Like most of the world’s, Zimbabwe ’s economy is in shambles. Is a gold coin the solution, though? It might just be. The country’s central bank announced “the “Mosi-oa-tunya” coin, named after Victoria falls.” It’s Zimbabwe’s response to a dire situation. According to Reuters, “annual inflation, which hit almost 192% in June, cast a shadow over President Emmerson Mnangagwa’s bid to revitalize the economy.”
In a highly unusual move, Zimbabwe ’s government created both a hedge against inflation and a highly-demanded product. A solution to a problem they created, sure, but still. The “Mosi-oa-tunya” coin might just work. “The gold coin will contain one troy ounce of gold and will be sold by Fidelity Gold Refinery, Aurex and local banks,” the article detailed.
A gold coin is no bitcoin, but it certainly provides a solution for analog people. At the present moment, the necessary technology to use bitcoin is not accessible to everyone. Everyone deserves a hedge against inflation, though. And if it’s easy to get to, all the better. Back to Reuters’ Zimbabwe report:
“The central bank governor John Mangudya said in a statement on Monday that the coins will be available for sale from July 25 in local currency, U.S. dollars and other foreign currencies at a price based on the prevailing international price of gold and the cost of production.”
Of course, this leads to a giant unanswered question,
Why Don’t You Use Bitcoin, Zimbabwe?
Almost 8 months ago, rumors that Zimbabwe might be the second nation to adopt bitcoin as legal tender made the rounds. This was a massive step, considering Zimbabwe banned all kinds of cryptocurrencies “to protect the public” just four years ago. However, it more than made sense considering a new Finance Minister formed a governmental cryptocurrency unit to study the subject around the same time.

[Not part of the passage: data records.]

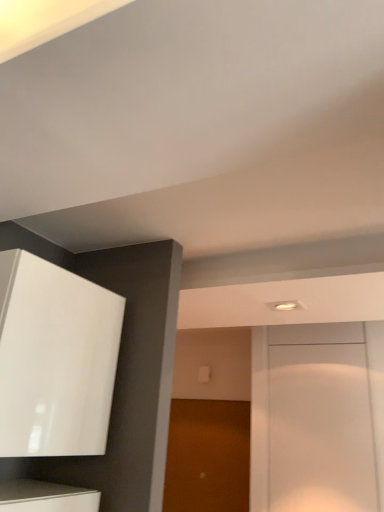
Where is `free space above white glossy door at center, which ranks as the second door in back-to-front order (from a real-world perspective)`? This screenshot has height=512, width=384. free space above white glossy door at center, which ranks as the second door in back-to-front order (from a real-world perspective) is located at coordinates (313, 344).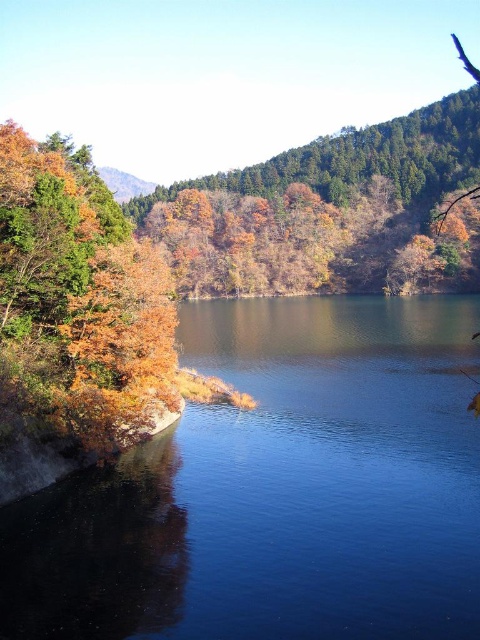
Consider the image. You are standing in the forest and see two groups of autumn leaves, autumn leaves at center and autumn leaves at left. Which group is higher up in the scene?

The autumn leaves at center is located above autumn leaves at left, so the group at the center is higher up in the scene.

You are standing at the point labeled point (276, 490) in the image. What is the closest object to you in the scene?

The closest object to you at point (276, 490) is the blue smooth water at left, as the point is directly representing it.

You are standing in the forest and see the blue smooth water at left and the autumn leaves at left. Which object is located below the other?

The blue smooth water at left is positioned under autumn leaves at left, so the water is below the leaves.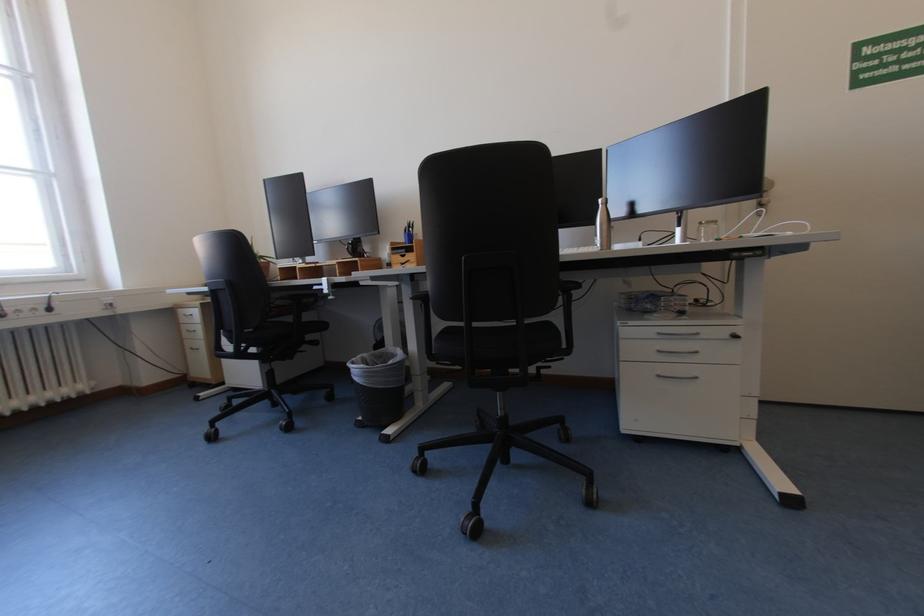
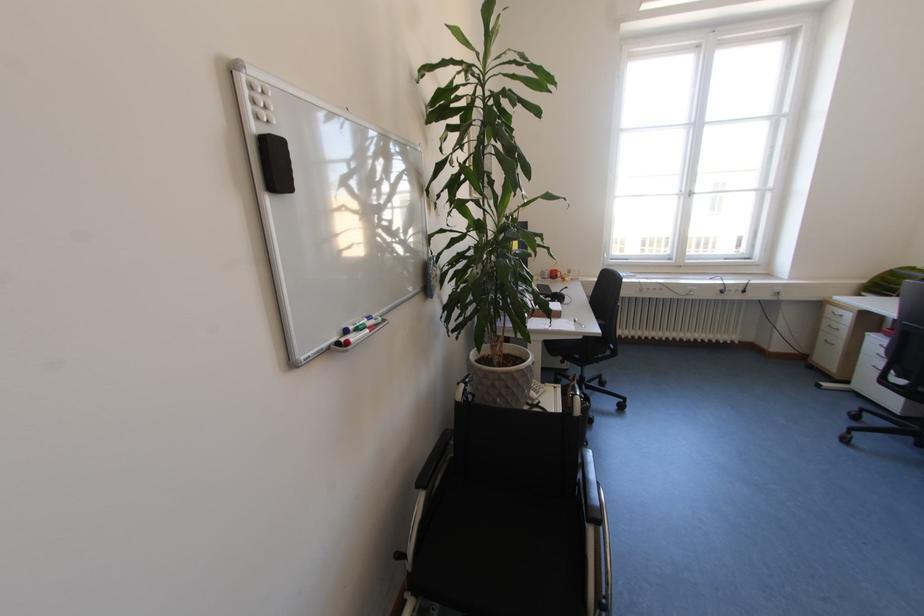
Where in the second image is the point corresponding to point (200, 350) from the first image?

(833, 342)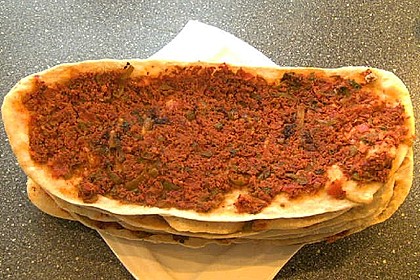
The width and height of the screenshot is (420, 280). In order to click on surface in this screenshot , I will do `click(353, 13)`.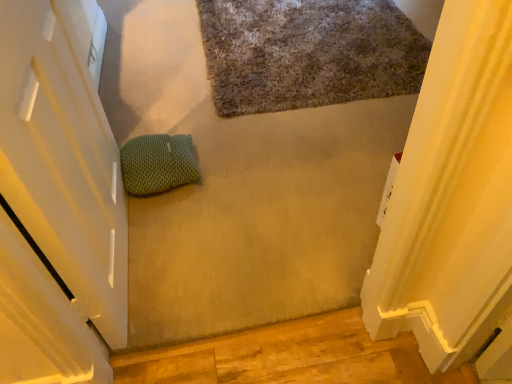
At what (x,y) coordinates should I click in order to perform the action: click on free area in between green mesh pillow at center and textured gray bath mat at upper center. Please return your answer as a coordinate pair (x, y). This screenshot has width=512, height=384. Looking at the image, I should click on (234, 113).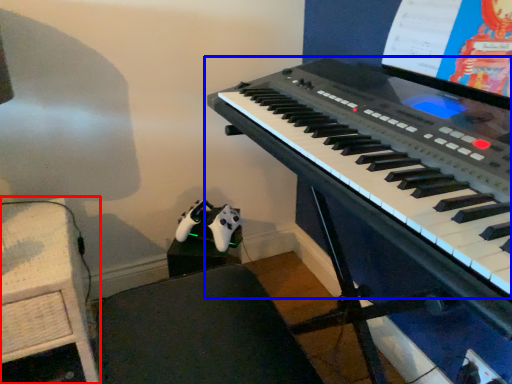
Question: Among these objects, which one is nearest to the camera, table (highlighted by a red box) or musical keyboard (highlighted by a blue box)?

Choices:
 (A) table
 (B) musical keyboard

Answer: (B)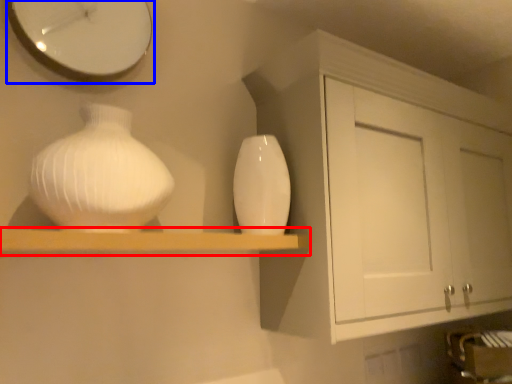
Question: Which of the following is the farthest to the observer, shelf (highlighted by a red box) or clock (highlighted by a blue box)?

Choices:
 (A) shelf
 (B) clock

Answer: (B)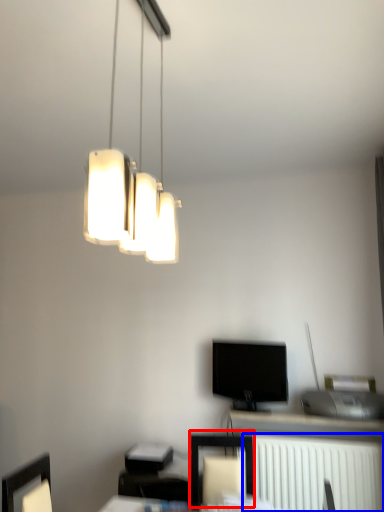
Question: Which object is closer to the camera taking this photo, furniture (highlighted by a red box) or radiator (highlighted by a blue box)?

Choices:
 (A) furniture
 (B) radiator

Answer: (A)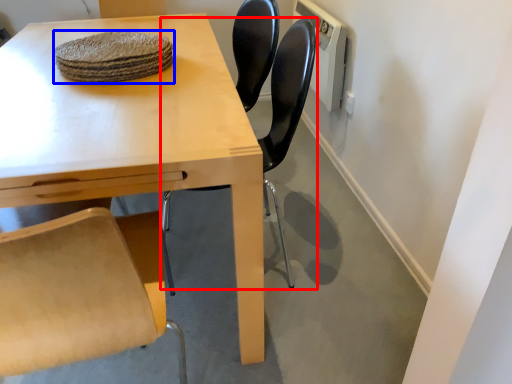
Question: Which object appears farthest to the camera in this image, chair (highlighted by a red box) or food (highlighted by a blue box)?

Choices:
 (A) chair
 (B) food

Answer: (B)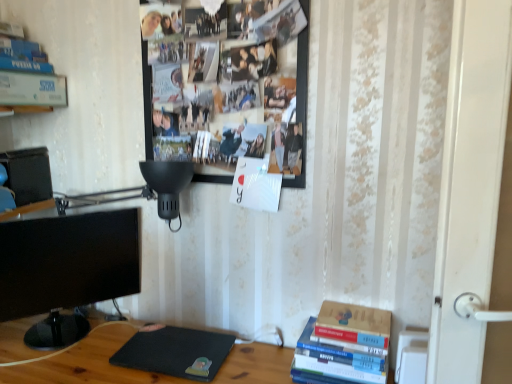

Africa is primed for crypto adoption. 10-20% banked. Need financial access and inclusion. Blockchain provides that with a smart phone.
— CZ 🔶 Binance (@cz_binance) July 6, 2022
Always ready, NewsBTC reported on the bitcoin as legal tender rumor:
“Now that many citizens are demanding crypto, the government is considering the option seriously. They disclosed this information through one of their local news outlets.
The news also disclosed that the country is already discussing using Bitcoin as a legal tender – the Perm Sec Brig. Colonel Charles Wekwete confirmed this information. He also declared that the blockchain offers both positives and negatives.”
As it turns out, Zimbabwe wasn’t ready for hyperbitcoinization just yet. However, the Reuters story buried the lead. Hidden between the article’s lines was the real story.
BTC price chart for 07/06/2022 on Kraken | Source: BTC/USD on TradingView.com
US Dollar As Legal Tender?
Let’s not beat around the bush. The gold coins are cool, but a five-year dollar run is the real interesting part.
“Last week, Zimbabwe more than doubled its policy rate to 200% from 80% and outlined plans to make the U.S. dollar legal tender for the next five years to boost confidence.”
For those not up to date with Zimbabwe’s economic history, Reuters provides the cliff notes:
“Zimbabwe abandoned its inflation-ravaged dollar in 2009, opting instead to use foreign currencies, mostly the U.S. dollar. The government reintroduced the local currency in 2019, but it has rapidly lost value again.”
So, the country is no stranger to the U.S. dollar and it’s about to lose its local currency again. A country without a local currency, like El Salvador and the Central African Republic. That makes Zimbabwe a prime candidate for bitcoin adoption down the road. There’s no rush. It’s not clear if this was in reaction to the “Mosi-oa-tunya” coin news, but Binance’s CEO CZ recently tweeted, “Africa is primed for crypto adoption. 10-20% banked. Need financial access and inclusion. Blockchain provides that with a smart phone.”